Le chef de l’État sénégalais, Bassirou Diomaye Faye, a franchi une étape décisive en promulguant la nouvelle loi modifiant le code électoral. Ce texte législatif, désormais officiel, est perçu comme un levier majeur permettant au Premier ministre Ousmane Sonko d’envisager sereinement une candidature pour le scrutin présidentiel de 2029. Cette décision a été entérinée par la signature d’un décret présidentiel authentifié ce samedi.
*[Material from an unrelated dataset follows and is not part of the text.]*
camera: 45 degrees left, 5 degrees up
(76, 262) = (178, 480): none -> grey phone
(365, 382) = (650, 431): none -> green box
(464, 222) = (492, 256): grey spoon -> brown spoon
Cette validation intervient dans un climat politique électrique, marqué par des secousses internes au sein du Pastef. Des doutes avaient surgi quant à la volonté réelle de Bassirou Diomaye Faye d’accélérer ce processus législatif. Pour rappel, Ousmane Sonko n’avait pu se présenter à l’élection de mars 2024 suite à une condamnation pour diffamation ayant entraîné son inéligibilité. C’est dans ce contexte que son allié de toujours, Bassirou Diomaye Faye, avait été désigné pour porter les couleurs du parti. Les débats récents ont mis en lumière les enjeux de cette réforme sur l’avenir politique du leader du Pastef.
Des tiraillements au sommet de l’État
La relation entre le président et son Premier ministre a fait l’objet de nombreuses interprétations ces derniers mois. Après une première adoption par l’Assemblée nationale le 28 avril, Bassirou Diomaye Faye avait sollicité une seconde lecture du texte, justifiant sa demande par la présence de « erreurs matérielles ». Cette démarche avait suscité des remous chez certains cadres du Pastef, qui y voyaient une manœuvre pour ralentir l’éligibilité de Ousmane Sonko au profit d’ambitions présidentielles personnelles pour le prochain mandat.
Le parlement a finalement voté une nouvelle fois la réforme le 9 mai, avant que le président ne signe le décret de promulgation ce mardi. La législation révisée précise désormais les modalités de la déchéance civique, en instaurant une durée fixe de cinq ans après l’exécution de la peine. L’aspect rétroactif de cette mesure est au cœur des discussions politiques au Sénégal. Ousmane Sonko avait été condamné en appel en mai 2023 à une peine de prison avec sursis, suite à un litige avec un membre du gouvernement de l’époque.
Les perspectives pour l’éligibilité de Ousmane Sonko
La confirmation de cette condamnation par la Cour suprême en janvier 2024 avait scellé son sort pour le dernier scrutin présidentiel. Plus récemment, en juillet 2025, un ultime recours du leader politique a été écarté par la haute juridiction, maintenant le flou sur son futur électoral. Malgré ces obstacles judiciaires, le Premier ministre conserve une assise politique forte, illustrée par son élection en tant que député en novembre 2024, fonction qu’il a quittée pour se consacrer pleinement à la direction du gouvernement.